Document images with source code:
= Beginning of Section =
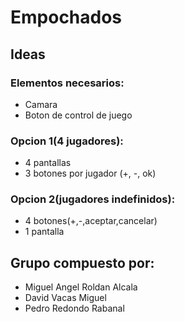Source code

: # Empochados
## Ideas



### Elementos necesarios:
- Camara
- Boton de control de juego

### Opcion 1(4 jugadores):
- 4 pantallas	
- 3 botones por jugador (+, -, ok)
	
### Opcion 2(jugadores indefinidos):
- 4 botones(+,-,aceptar,cancelar)
- 1 pantalla

## Grupo compuesto por:
- Miguel Angel Roldan Alcala
- David Vacas Miguel
- Pedro Redondo Rabanal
= End of Section =
TASK BRIEF: The answer must be the number of lines in the records where the string "jugadores" is found, stated alone.

RESULT OF THE TASK: 2